La définition d'un habitat essentiel. -- La dernière étape de la délimitation de l'habitat essentiel revient à utiliser les cibles de population et le rapport entre les types d'habitat et l'abondance pour déterminer la partie des différents habitats requise pour maintenir viable une population de lamproies du ruisseau Morrison, puis identifier les endroits spécifiques de ces habitats en pleine nature. (Date de départ projetée : 2007; Date d'achèvement projetée : 2010)

6.3 Exemples d'activités pouvant entraîner la destruction de l'habitat essentiel

Tant que l'habitat essentiel n'a pas été formellement délimité, il est impossible de fournir des directives précises sur les types d'activités qui sont les plus susceptibles de détruire l'habitat essentiel, autrement qu'en usant de termes très généraux.
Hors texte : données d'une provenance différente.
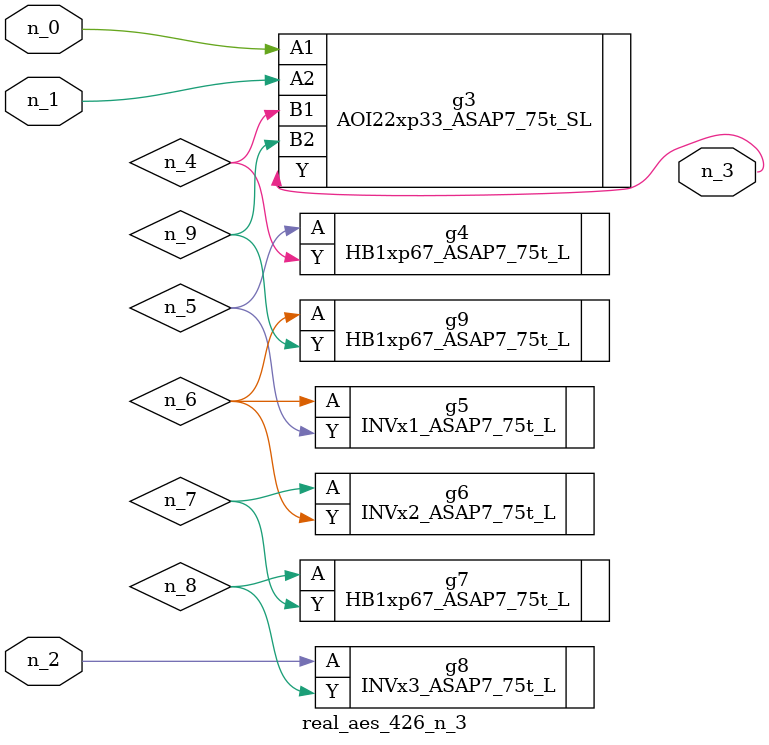
<source format=v>
module real_aes_426_n_3 (n_0, n_2, n_1, n_3);
input n_0;
input n_2;
input n_1;
output n_3;
wire n_4;
wire n_5;
wire n_7;
wire n_9;
wire n_6;
wire n_8;
AOI22xp33_ASAP7_75t_SL g3 ( .A1(n_0), .A2(n_1), .B1(n_4), .B2(n_9), .Y(n_3) );
INVx3_ASAP7_75t_L g8 ( .A(n_2), .Y(n_8) );
HB1xp67_ASAP7_75t_L g4 ( .A(n_5), .Y(n_4) );
INVx1_ASAP7_75t_L g5 ( .A(n_6), .Y(n_5) );
HB1xp67_ASAP7_75t_L g9 ( .A(n_6), .Y(n_9) );
INVx2_ASAP7_75t_L g6 ( .A(n_7), .Y(n_6) );
HB1xp67_ASAP7_75t_L g7 ( .A(n_8), .Y(n_7) );
endmodule
</source>
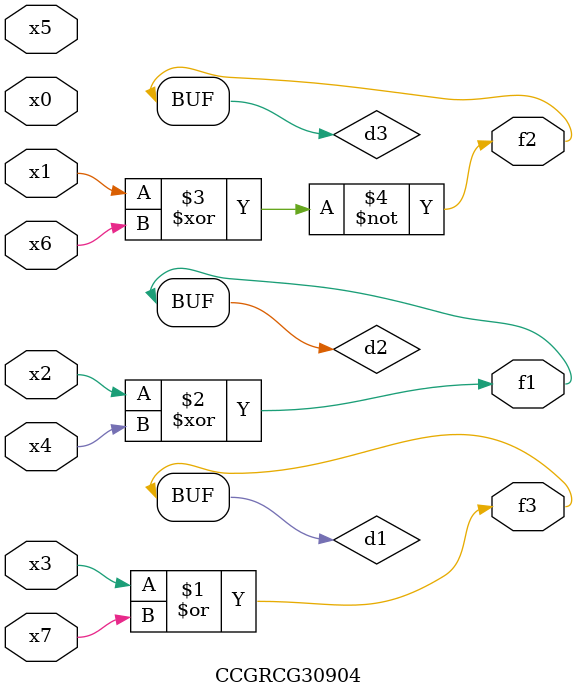
<source format=v>
module CCGRCG30904(
	input x0, x1, x2, x3, x4, x5, x6, x7,
	output f1, f2, f3
);

	wire d1, d2, d3;

	or (d1, x3, x7);
	xor (d2, x2, x4);
	xnor (d3, x1, x6);
	assign f1 = d2;
	assign f2 = d3;
	assign f3 = d1;
endmodule

</source>
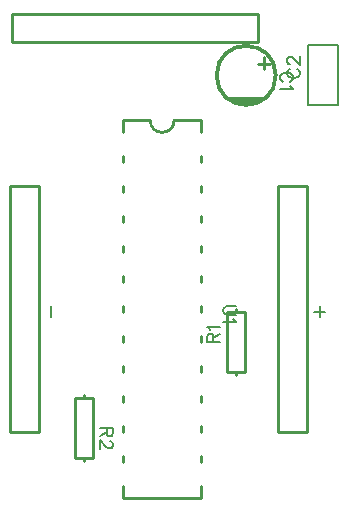
<source format=gto>
G04 Layer: TopSilkscreenLayer*
G04 EasyEDA v6.5.9, 2022-08-12 00:02:45*
G04 2a9479771ff5440bbc068576edc866e0,fa163e59c691420ea6e3b66f1dbf35ee,10*
G04 Gerber Generator version 0.2*
G04 Scale: 100 percent, Rotated: No, Reflected: No *
G04 Dimensions in millimeters *
G04 leading zeros omitted , absolute positions ,4 integer and 5 decimal *
%FSLAX45Y45*%
%MOMM*%

%ADD10C,0.1524*%
%ADD11C,0.2540*%
%ADD12C,0.2007*%
%ADD13C,0.3000*%

%LPD*%
D10*
X2519794Y7674094D02*
G01*
X2519794Y7580622D01*
X4839830Y7627358D02*
G01*
X4746358Y7627358D01*
X4793094Y7674094D02*
G01*
X4793094Y7580622D01*
X4537316Y9574115D02*
G01*
X4547730Y9579449D01*
X4558144Y9589863D01*
X4563224Y9600023D01*
X4563224Y9620851D01*
X4558144Y9631265D01*
X4547730Y9641679D01*
X4537316Y9647013D01*
X4521568Y9652093D01*
X4495660Y9652093D01*
X4480166Y9647013D01*
X4469752Y9641679D01*
X4459338Y9631265D01*
X4454258Y9620851D01*
X4454258Y9600023D01*
X4459338Y9589863D01*
X4469752Y9579449D01*
X4480166Y9574115D01*
X4542396Y9539825D02*
G01*
X4547730Y9529411D01*
X4563224Y9513917D01*
X4454258Y9513917D01*
X4541380Y9685012D02*
G01*
X4530966Y9679678D01*
X4520552Y9669264D01*
X4515472Y9659104D01*
X4515472Y9638276D01*
X4520552Y9627862D01*
X4530966Y9617448D01*
X4541380Y9612114D01*
X4557128Y9607034D01*
X4583036Y9607034D01*
X4598530Y9612114D01*
X4608944Y9617448D01*
X4619358Y9627862D01*
X4624438Y9638276D01*
X4624438Y9659104D01*
X4619358Y9669264D01*
X4608944Y9679678D01*
X4598530Y9685012D01*
X4541380Y9724382D02*
G01*
X4536300Y9724382D01*
X4525886Y9729716D01*
X4520552Y9734796D01*
X4515472Y9745210D01*
X4515472Y9766038D01*
X4520552Y9776452D01*
X4525886Y9781532D01*
X4536300Y9786866D01*
X4546714Y9786866D01*
X4557128Y9781532D01*
X4572622Y9771118D01*
X4624438Y9719302D01*
X4624438Y9791946D01*
X3837292Y7369294D02*
G01*
X3946258Y7369294D01*
X3837292Y7369294D02*
G01*
X3837292Y7416030D01*
X3842372Y7431524D01*
X3847706Y7436858D01*
X3858120Y7441938D01*
X3868534Y7441938D01*
X3878948Y7436858D01*
X3884028Y7431524D01*
X3889108Y7416030D01*
X3889108Y7369294D01*
X3889108Y7405616D02*
G01*
X3946258Y7441938D01*
X3858120Y7476228D02*
G01*
X3852786Y7486642D01*
X3837292Y7502390D01*
X3946258Y7502390D01*
X3039224Y6645394D02*
G01*
X2930258Y6645394D01*
X3039224Y6645394D02*
G01*
X3039224Y6598658D01*
X3034144Y6583164D01*
X3028810Y6577830D01*
X3018396Y6572750D01*
X3007982Y6572750D01*
X2997568Y6577830D01*
X2992488Y6583164D01*
X2987408Y6598658D01*
X2987408Y6645394D01*
X2987408Y6609072D02*
G01*
X2930258Y6572750D01*
X3013316Y6533126D02*
G01*
X3018396Y6533126D01*
X3028810Y6528046D01*
X3034144Y6522712D01*
X3039224Y6512298D01*
X3039224Y6491724D01*
X3034144Y6481310D01*
X3028810Y6475976D01*
X3018396Y6470896D01*
X3007982Y6470896D01*
X2997568Y6475976D01*
X2982074Y6486390D01*
X2930258Y6538460D01*
X2930258Y6465562D01*
X4080700Y7674094D02*
G01*
X4002722Y7674094D01*
X3987228Y7669014D01*
X3976814Y7658600D01*
X3971734Y7642852D01*
X3971734Y7632438D01*
X3976814Y7616944D01*
X3987228Y7606530D01*
X4002722Y7601450D01*
X4080700Y7601450D01*
X4059872Y7567160D02*
G01*
X4065206Y7556746D01*
X4080700Y7540998D01*
X3971734Y7540998D01*
G36*
X4003395Y9450476D02*
G01*
X4013149Y9440875D01*
X4023410Y9431883D01*
X4034231Y9423552D01*
X4045508Y9415830D01*
X4057243Y9408820D01*
X4069384Y9402521D01*
X4081881Y9396984D01*
X4088231Y9394444D01*
X4101185Y9390024D01*
X4114342Y9386417D01*
X4127703Y9383572D01*
X4141215Y9381540D01*
X4154830Y9380321D01*
X4168495Y9379915D01*
X4182160Y9380321D01*
X4195775Y9381540D01*
X4209288Y9383572D01*
X4222648Y9386417D01*
X4235856Y9390024D01*
X4248759Y9394444D01*
X4261408Y9399676D01*
X4273753Y9405569D01*
X4285691Y9412224D01*
X4297172Y9419590D01*
X4308246Y9427616D01*
X4318812Y9436303D01*
X4328820Y9445599D01*
X4333595Y9450476D01*
G37*
D11*
X2410904Y8689690D02*
G01*
X2410904Y6607695D01*
X2410904Y6607698D02*
G01*
X2166912Y6607695D01*
X2166912Y6607695D02*
G01*
X2166912Y8689690D01*
X2166912Y8689690D02*
G01*
X2410904Y8689693D01*
X4684204Y8689690D02*
G01*
X4684204Y6607695D01*
X4684204Y6607698D02*
G01*
X4440212Y6607695D01*
X4440212Y6607695D02*
G01*
X4440212Y8689690D01*
X4440212Y8689690D02*
G01*
X4684204Y8689693D01*
X2188098Y10152087D02*
G01*
X4270093Y10152087D01*
X4270090Y10152087D02*
G01*
X4270093Y9908095D01*
X4270093Y9908095D02*
G01*
X2188098Y9908095D01*
X2188098Y9908095D02*
G01*
X2188095Y10152087D01*
X4318495Y9781506D02*
G01*
X4318495Y9679906D01*
X4368507Y9729894D02*
G01*
X4266907Y9729894D01*
D12*
X4689462Y9883640D02*
G01*
X4689462Y9375640D01*
X4943462Y9375640D01*
X4943462Y9883640D01*
X4689462Y9883640D01*
D11*
X4079608Y7115294D02*
G01*
X4079608Y7089894D01*
X4079608Y7623294D02*
G01*
X4079608Y7648694D01*
X4079608Y7115294D02*
G01*
X4003408Y7115294D01*
X4155808Y7115294D02*
G01*
X4079608Y7115294D01*
X4155808Y7623294D02*
G01*
X4155808Y7115294D01*
X4079608Y7623294D02*
G01*
X4155808Y7623294D01*
X4003408Y7623294D02*
G01*
X4079608Y7623294D01*
X4003408Y7115294D02*
G01*
X4003408Y7623294D01*
X2796908Y6899394D02*
G01*
X2796908Y6924794D01*
X2796908Y6391394D02*
G01*
X2796908Y6365994D01*
X2796908Y6899394D02*
G01*
X2873108Y6899394D01*
X2720708Y6899394D02*
G01*
X2796908Y6899394D01*
X2720708Y6391394D02*
G01*
X2720708Y6899394D01*
X2796908Y6391394D02*
G01*
X2720708Y6391394D01*
X2873108Y6391394D02*
G01*
X2796908Y6391394D01*
X2873108Y6899394D02*
G01*
X2873108Y6391394D01*
X3787307Y6048695D02*
G01*
X3127308Y6048695D01*
X3787307Y9248693D02*
G01*
X3558984Y9248693D01*
X3127308Y9248693D02*
G01*
X3355784Y9248693D01*
X3787307Y9248693D02*
G01*
X3787307Y9146626D01*
X3787307Y8944762D02*
G01*
X3787307Y8892626D01*
X3787307Y8690762D02*
G01*
X3787307Y8638626D01*
X3787307Y8436762D02*
G01*
X3787307Y8384626D01*
X3787307Y8182762D02*
G01*
X3787307Y8130626D01*
X3787307Y7928762D02*
G01*
X3787307Y7876626D01*
X3787307Y7674762D02*
G01*
X3787307Y7622626D01*
X3787307Y7420762D02*
G01*
X3787307Y7368626D01*
X3787307Y7166762D02*
G01*
X3787307Y7114626D01*
X3787307Y6912762D02*
G01*
X3787307Y6860626D01*
X3787307Y6658762D02*
G01*
X3787307Y6606626D01*
X3787307Y6404762D02*
G01*
X3787307Y6352626D01*
X3787307Y6150762D02*
G01*
X3787307Y6048695D01*
X3127308Y6048695D02*
G01*
X3127308Y6150762D01*
X3127308Y6352626D02*
G01*
X3127308Y6404762D01*
X3127308Y6606626D02*
G01*
X3127308Y6658762D01*
X3127308Y6860626D02*
G01*
X3127308Y6912762D01*
X3127308Y7114626D02*
G01*
X3127308Y7166762D01*
X3127308Y7368626D02*
G01*
X3127308Y7420762D01*
X3127308Y7622626D02*
G01*
X3127308Y7674762D01*
X3127308Y7876626D02*
G01*
X3127308Y7928762D01*
X3127308Y8130626D02*
G01*
X3127308Y8182762D01*
X3127308Y8384626D02*
G01*
X3127308Y8436762D01*
X3127308Y8638626D02*
G01*
X3127308Y8690762D01*
X3127308Y8892626D02*
G01*
X3127308Y8944762D01*
X3127308Y9146626D02*
G01*
X3127308Y9248693D01*
G75*
G01*
X3558985Y9248694D02*
G02*
X3355785Y9248694I-101600J0D01*
D13*
G75*
G01
X4418508Y9629902D02*
G03X4418508Y9629902I-250012J0D01*
M02*

</source>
Par exemple, les lamproies ont des exigences au niveau de l'habitat similaires sur plusieurs points à celles des salmonidés, donc on peut s'attendre à ce que les activités ayant comme conséquence la dégradation de l'habitat des salmonidés pourraient avoir les mêmes effets sur les lamproies. Nous abordons dans la Partie 3 les menaces plus générales à certains types d'habitat importants pour la lamproie du ruisseau Morrison. Ces menaces et ces activités devraient être évaluées pour leurs répercussions sur l'habitat essentiel et les mesures nécessaires pour atténuer leurs effets négatifs.